═════ Extract

The enormous Henry Ford Museum ( ), ten miles from downtown at 20900 Oakwood Blvd, Dearborn, pays fulsome tribute to its founder (an inveterate collector of Americana) as a brilliant industrialist and do-gooder. The former is certainly true. The hero of the "second industrial revolution" and inventor of the assembly line didn't succeed by being a philanthropist. His Service Department of 3500 private policemen prompted the New York Times in 1928 to call him "an industrialist fascist - the Mussolini of Detroit." To Ford, unions were 'the worst things that ever struck the earth,' though he was forced to let the UAW into his factories in 1943, after only 34 out of 78,000 workers voted against joining a union. Ford also bowed to the economic necessity of employing blacks, though he banned them from the model communities he built for his white workers. Instead, the company constructed a separate town, which he sardonically named Inkster.

In addition to the massive " The Automobile in American Life " exhibit, the twelve-acre museum amounts to a giant curiosity shop, holding several planes and trains, rows and rows of domestic inventions, and cabinets full of schoolchild collectibles like dime novels, comics and baseball cards. Real oddities include the chair Lincoln was sitting in and the car Kennedy was riding in when each was shot, and even a test tube holding Edison's last breath. One pertinent item not on view, however, is the Iron Cross that Hitler presented to Ford (a notorious anti-Semite) in 1938.

Ford uprooted the houses of famous Americans from all over the country to relocate them in Greenfield Village . Among the 240 buildings, you'll find Ford's own birthplace, the Wright Brothers' cycle shop, Edison's laboratory and Firestone's farm. Costumed hosts demonstrate everything from weaving to puncture repairing.

══════════

▸ Exercise tasks
a: Name the buildings that the Henry Ford Museum passage lists as standing in Greenfield Village.
b: Please write out, word for word, the stretch of the Henry Ford Museum passage that opens with "In addition to" and closes with "to puncture repairing.".

═════ Records

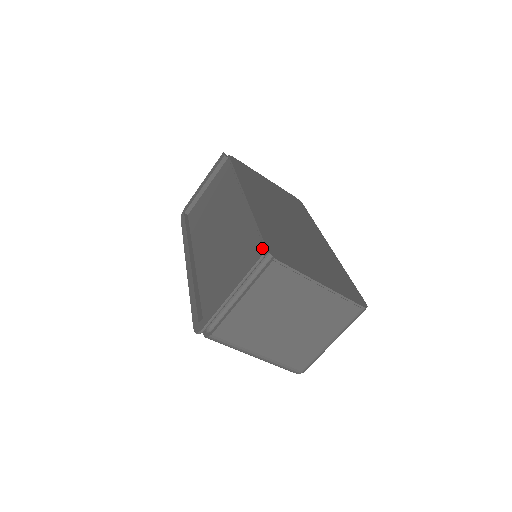
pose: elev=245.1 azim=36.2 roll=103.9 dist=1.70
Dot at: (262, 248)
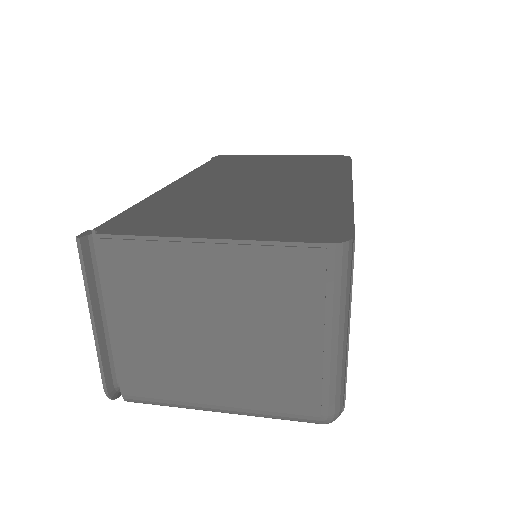
Dot at: occluded
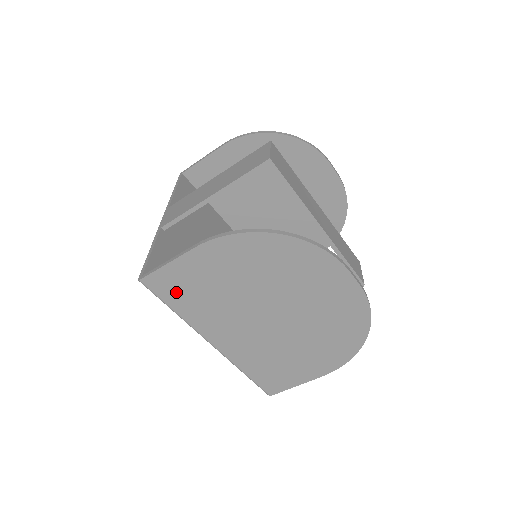
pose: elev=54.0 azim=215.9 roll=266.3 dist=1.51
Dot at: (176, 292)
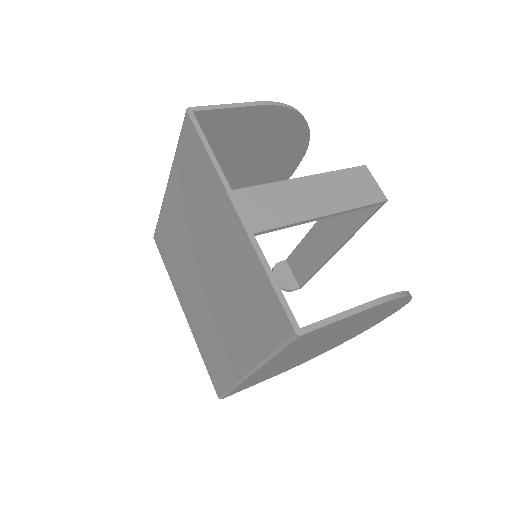
Dot at: (304, 340)
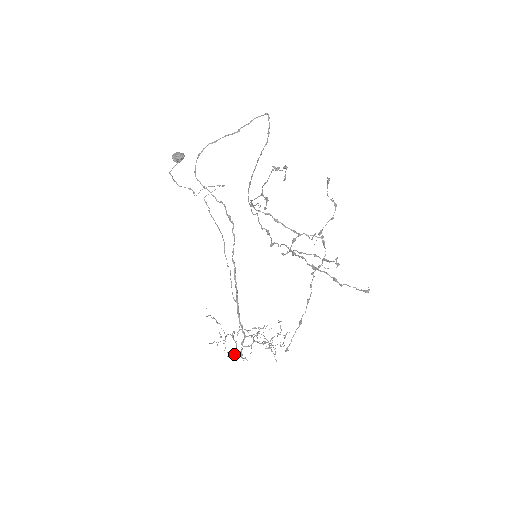
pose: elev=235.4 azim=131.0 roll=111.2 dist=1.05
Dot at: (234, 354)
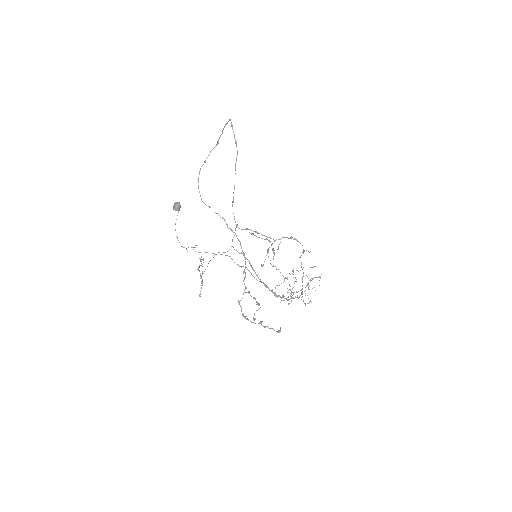
Dot at: (284, 300)
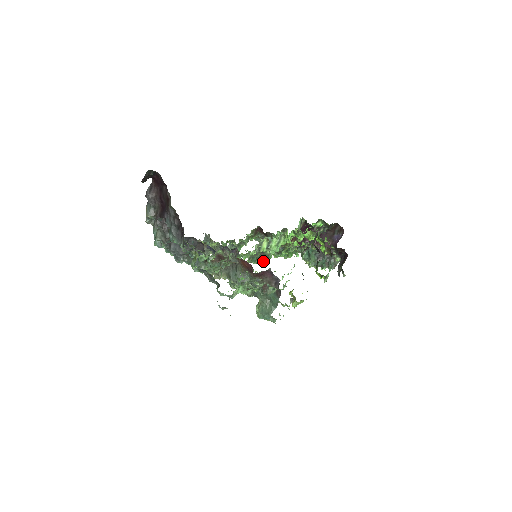
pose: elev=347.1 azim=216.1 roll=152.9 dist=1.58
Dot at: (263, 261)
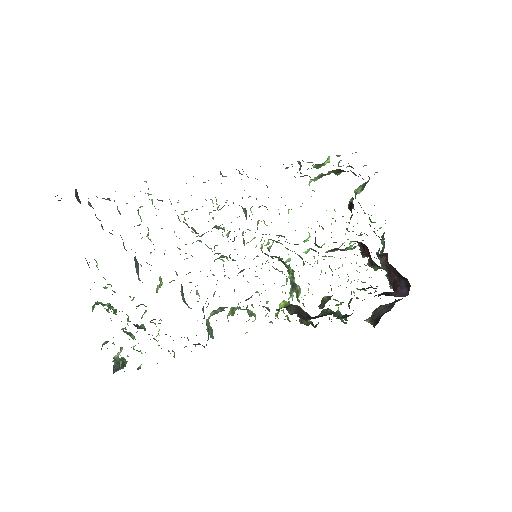
Dot at: occluded
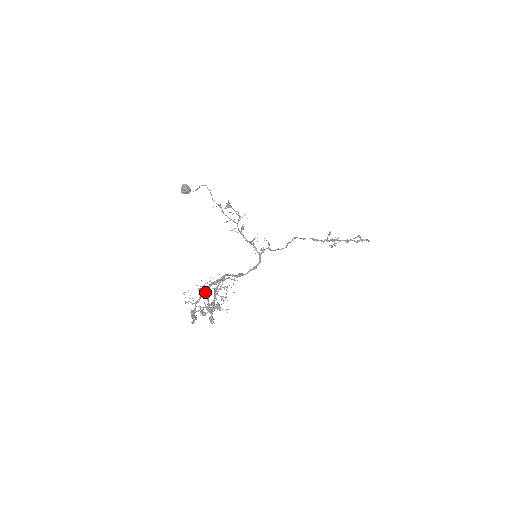
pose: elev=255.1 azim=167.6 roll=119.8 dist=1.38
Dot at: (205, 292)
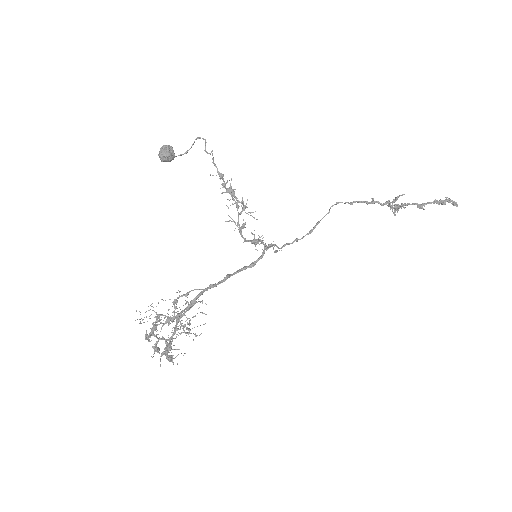
Dot at: occluded
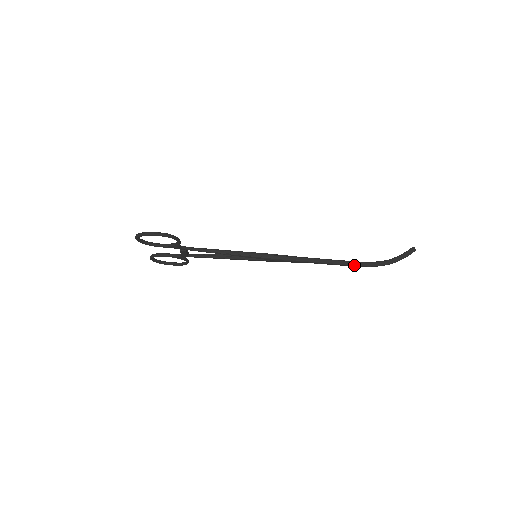
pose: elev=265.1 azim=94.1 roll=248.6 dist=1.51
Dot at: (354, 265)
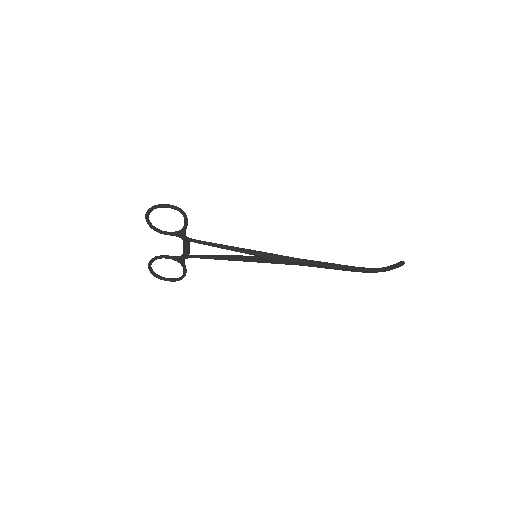
Dot at: (350, 268)
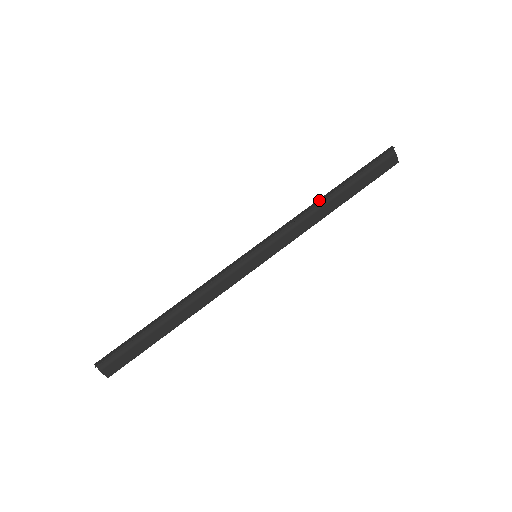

══════════

▸ Outputs for the tasks
a: Ford's own birthplace, the Wright Brothers' cycle shop, Edison's laboratory, Firestone's farm

b:
In addition to the massive " The Automobile in American Life " exhibit, the twelve-acre museum amounts to a giant curiosity shop, holding several planes and trains, rows and rows of domestic inventions, and cabinets full of schoolchild collectibles like dime novels, comics and baseball cards. Real oddities include the chair Lincoln was sitting in and the car Kennedy was riding in when each was shot, and even a test tube holding Edison's last breath. One pertinent item not on view, however, is the Iron Cross that Hitler presented to Ford (a notorious anti-Semite) in 1938.

Ford uprooted the houses of famous Americans from all over the country to relocate them in Greenfield Village . Among the 240 buildings, you'll find Ford's own birthplace, the Wright Brothers' cycle shop, Edison's laboratory and Firestone's farm. Costumed hosts demonstrate everything from weaving to puncture repairing.